The study, published in Plant Biotechnology Journalreconstructs for the first time in an experimental way how cannabis learned to produce the best-known cannabinoids, such as THC, CBD and CBC. And it does so by bringing very ancient enzymes back to life, dating back millions of years ago, when the plant had not yet “decided” which chemical path to take.
In today’s cannabis plants, cannabinoid production is quite orderly. Each enzyme has its own task and works on a single molecule. One leads to the formation of THC, another to CBD, yet another to CBC. It is a precise, efficient, almost industrial system.
But in the beginning it wasn’t like that at all. The researchers discovered that the first enzyme typical of cannabis was not specialized. It was, so to speak, an “undecided” enzyme. Starting from the same basic molecule, CBGA, it managed to produce several different cannabinoids at the same time. A sort of chemical mixture, light years away from the precision we see today.
Only with the passage of time, thanks to repeated copies of the same gene and small mutations, did these enzymes begin to specialize. Some have favored the THC route, others that of CBD. This is how cannabis built its chemical identity, step by step.
Enzymes brought back to life to tell the story of the plant’s past
To arrive at these conclusions, scientists used a fascinating technique: the reconstruction of ancestral sequences. In practice they compared the genes of cannabis with those of related plants, such as hops, to trace the shape that the enzymes must have had millions of years ago.
Once reconstructed, these “ancient” enzymes were synthesized in the laboratory and inserted into yeast. So the researchers could directly observe how they worked. The result was clear: before cannabis, no enzyme was capable of transforming CBGA. With the appearance of the first plant-specific enzyme, however, the production of cannabinoids began, albeit in a confusing and unselective way. It is a typical dynamic of evolution. First you experiment, then you refine. Nature proceeds by trial and error, not by perfect plans.
Duplicate genes to invent new chemistry
A key element of this story is gene duplication. When a gene copies itself, one version continues to do its job, while the other is free to change. Sometimes nothing interesting happens. Other times new functions arise.
Cannabis seems to have exploited precisely this mechanism. From a single ancestral enzyme, increasingly specialized enzymes were born, each oriented towards a specific cannabinoid. This also calls into question a widespread idea that CBD-like compounds appeared before psychoactive ones. In reality, the precursors of THC were already present in the initial stages, even if not yet “optimized”.
For the plant, obviously, THC wasn’t meant to get anyone high. It is much more likely that these compounds had a role in defense, stress response or protection from microorganisms. Having varied chemistry is often an advantage, especially in unpredictable environments.

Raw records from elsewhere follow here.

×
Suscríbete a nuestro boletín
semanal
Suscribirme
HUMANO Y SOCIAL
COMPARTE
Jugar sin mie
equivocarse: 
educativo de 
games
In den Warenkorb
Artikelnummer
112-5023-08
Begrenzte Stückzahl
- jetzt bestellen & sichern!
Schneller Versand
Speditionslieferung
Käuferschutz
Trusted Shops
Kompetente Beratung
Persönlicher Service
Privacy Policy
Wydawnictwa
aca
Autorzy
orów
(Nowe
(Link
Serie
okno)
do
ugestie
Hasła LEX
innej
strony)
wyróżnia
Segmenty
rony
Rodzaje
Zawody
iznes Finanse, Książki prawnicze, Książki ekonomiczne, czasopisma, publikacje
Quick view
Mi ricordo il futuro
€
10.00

However, there is a detail that makes this research particularly interesting even outside the laboratories. Ancestral enzymes, when tested, proved more robust and easier to use than modern ones. They work better, are less “delicate” and adapt with greater flexibility.

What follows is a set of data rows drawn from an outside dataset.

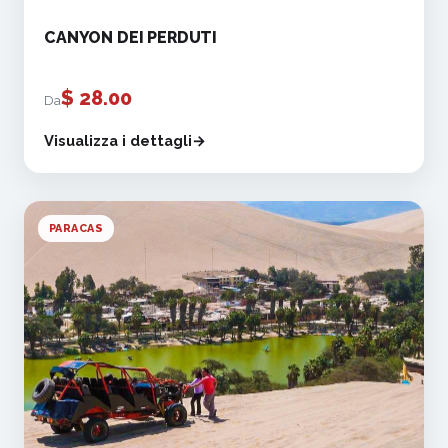
CANYON DEI PERDUTI
$
28.00
Da
Visualizza i dettagli
PARACAS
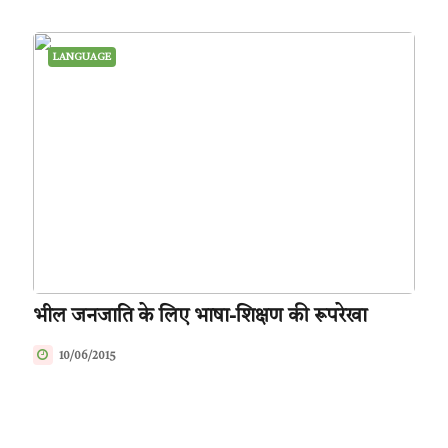
LANGUAGE
भील जनजाति के लिए भाषा-शिक्षण की रूपरेखा
10/06/2015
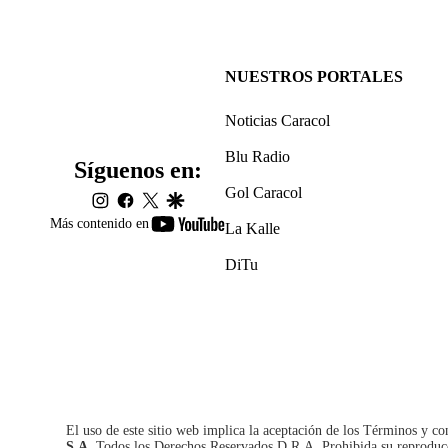
NUESTROS PORTALES
Noticias Caracol
Blu Radio
Síguenos en:
Gol Caracol
instagram
facebook
twitter
google
youtube-
Más contenido en
La Kalle
footer
DiTu
El uso de este sitio web implica la aceptación de los
Términos y co
S.A.
Todos los Derechos Reservados D.R.A. Prohibida su reproducció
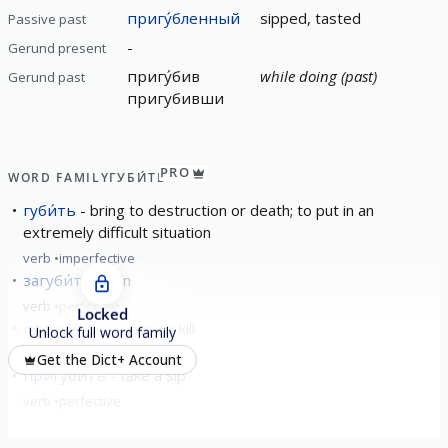
пригу́бленный
sipped, tasted
Passive past
-
Gerund present
пригу́бив
while doing (past)
Gerund past
пригубивши
PRO
WORD FAMILY
ГУБИ́ТЬ
губи́ть
bring to destruction or death; to put in an
extremely difficult situation
verb
imperfective
загуби́ть
ruin
verb
perfective
Locked
погуби́ть
to ruin; to kill
Unlock full word family
verb
perfective
Get the Dict+ Account
пригу́бить
take a sip
verb
perfective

This is a crucial aspect for the production of medical cannabinoids. Growing cannabis requires time, space and controlled conditions, while production using microorganisms promises greater stability and less impact. In this context, ancient enzymes could become valuable tools.
The case of CBC and the cannabinoids that we still know little about
Among the cannabinoids analyzed, one stands out more than the others: CBC. Studied for its possible anti-inflammatory and analgesic effects, it is present only in minimal quantities in most cannabis plants. According to the researchers, this rarity is a direct consequence of enzymatic specialization, which favored other chemical pathways.
In the laboratory, however, it has been possible to create intermediate versions of the enzymes capable of producing CBC much more efficiently. This opens the way to both new cannabis varieties and alternative production systems, based on microorganisms, with potential applications in the medical field.
What does this discovery teach us
Some gray areas still remain, linked to the lack of complete genetic data on plants similar to cannabis. It is not possible to establish with absolute certainty when, exactly, the production of the first cannabinoids began. But one thing is clear: the evolution of cannabis is no longer just a theory.
THC, now at the center of cultural, social and scientific debates, is the result of millions of years of trial, error and adaptation. And perhaps, by looking at that imperfect past, we could find the most interesting solutions for the future.